The Battle of Los Angeles – February 1942

On the 24th February 1942 the Battle of Los Angeles broke out. Barely two months after the USA entered World War Two, coastal defences along the Pacific Coast feared an attack by Japan. The disastrous losses suffered at Pearl harbour on December 7th 1941 had left people living and working in fear.

Battle of Los Angeles Anti Aircraft Barrage
LA Times., Public domain, via Wikimedia Commons

So it wasn’t really too much of a surprise that when the coastal defences thought that an attack formation was approaching the Pacific Coast of mainland USA, they opened up with everything they had.
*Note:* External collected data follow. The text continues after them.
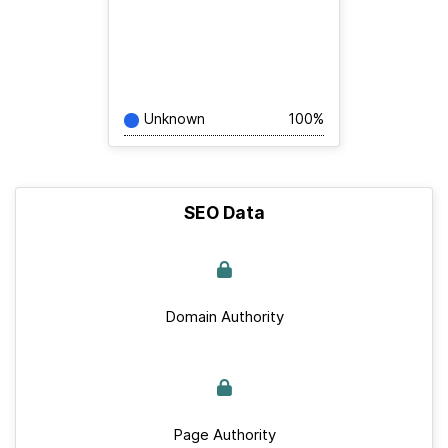
Unknown
100%
SEO Data
Domain Authority
Page Authority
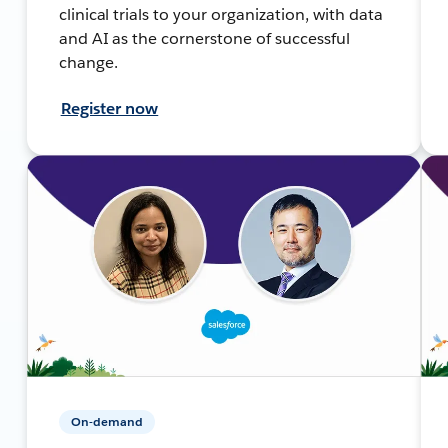
clinical trials to your organization, with data
and AI as the cornerstone of successful
change.
Register now
On-demand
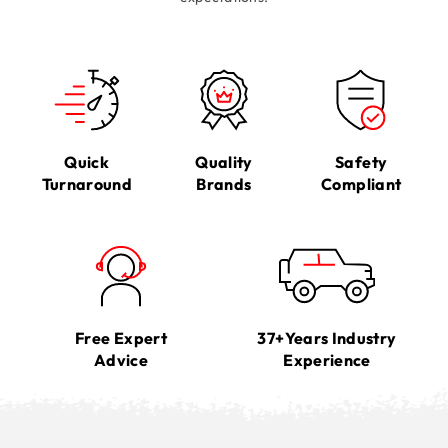
Quick
Quality
Safety
Turnaround
Brands
Compliant
Free Expert
37+Years Industry
Advice
Experience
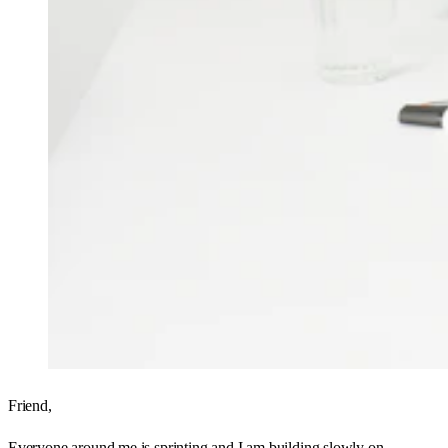
Friend,
Everyone around me is sprinting and I am building slowly on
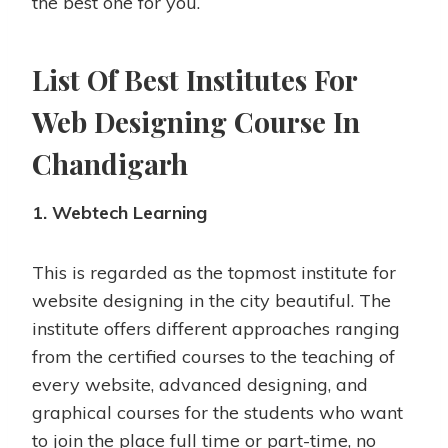
the best one for you.
List Of Best Institutes For
Web Designing Course In
Chandigarh
1. Webtech Learning
This is regarded as the topmost institute for
website designing in the city beautiful. The
institute offers different approaches ranging
from the certified courses to the teaching of
every website, advanced designing, and
graphical courses for the students who want
to join the place full time or part-time, no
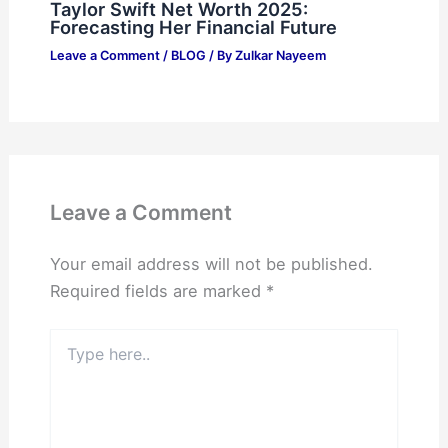
Taylor Swift Net Worth 2025:
Forecasting Her Financial Future
Leave a Comment
/
BLOG
/ By
Zulkar Nayeem
Leave a Comment
Your email address will not be published.
Required fields are marked
*
Type
here..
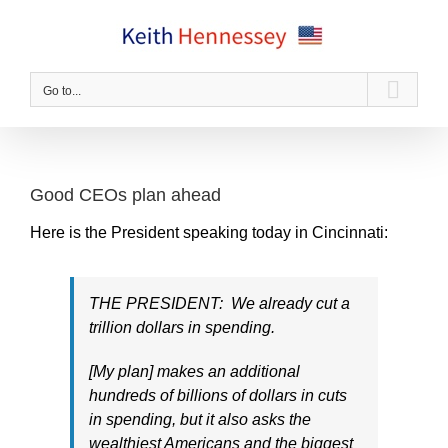
Skip
to
content
Go to...
Good CEOs plan ahead
Here is the President speaking today in Cincinnati:
THE PRESIDENT: We already cut a
trillion dollars in spending.
[My plan] makes an additional
hundreds of billions of dollars in cuts
in spending, but it also asks the
wealthiest Americans and the biggest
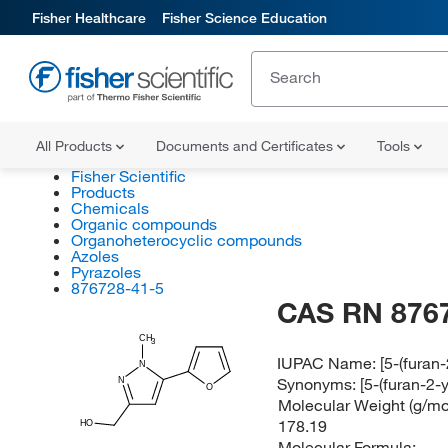
Fisher Healthcare
Fisher Science Education
All Products
Documents and Certificates
Tools
Fisher Scientific
Products
Chemicals
Organic compounds
Organoheterocyclic compounds
Azoles
Pyrazoles
876728-41-5
CAS RN 876
CH
3
IUPAC Name:
[5-(furan
N
Synonyms:
[5-(furan-2-
N
O
Molecular Weight (g/mol
178.19
HO
Molecular Formula:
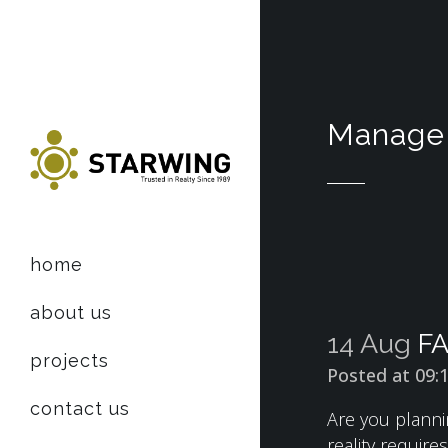
Manage 
home
about us
14 Aug
FA
projects
Posted at 09:
contact us
Are you planni
reality requir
The spotlight crews of the anti-aircraft battery stations had managed to pinpoint a target above them and within seconds the guns started pounding away it. All in all, around 1500 shells were fired trying to bring the target down, but they seemed to have little effect.

In fact, the only casualties were on the ground; five in total, three killed in road traffic accidents and two died as a result of heart attacks.

What was it?

What aircraft could withstand such a bombardment? Certainly nothing available to the Imperial Japanese Forces of the day.

In 1983, the United States Office of Air Force History appeared to attribute the trigger for the initial response to be meteorological balloons in their report “The Army Air Forces in World War II“.

At 0306 a balloon carrying a red flare was seen over Santa Monica and four batteries of antiaircraft artillery opened fire, whereupon “the air over Los Angeles erupted like a volcano.”

US Office of Air Force History

However, is that conclusion really credible? If such a huge barrage over Los Angeles was to take place, wouldn’t the observers, the trained observers be able to distinguish between a weather balloon and an aircraft caught in the beams of multiple, powerful spotlights? Where was the debris? Why were no explosions in the sky seen? After all, a red hot shell penetrating the skin of a balloon and coming into contact with the hydrogen gas inside would create a fireball. We only have to look at the footage of the Hindenburg disaster to realise that.

So what was it? Was it a manmade craft that remains secret to this day? Or perhaps its origins truly were out of this world. We may never know.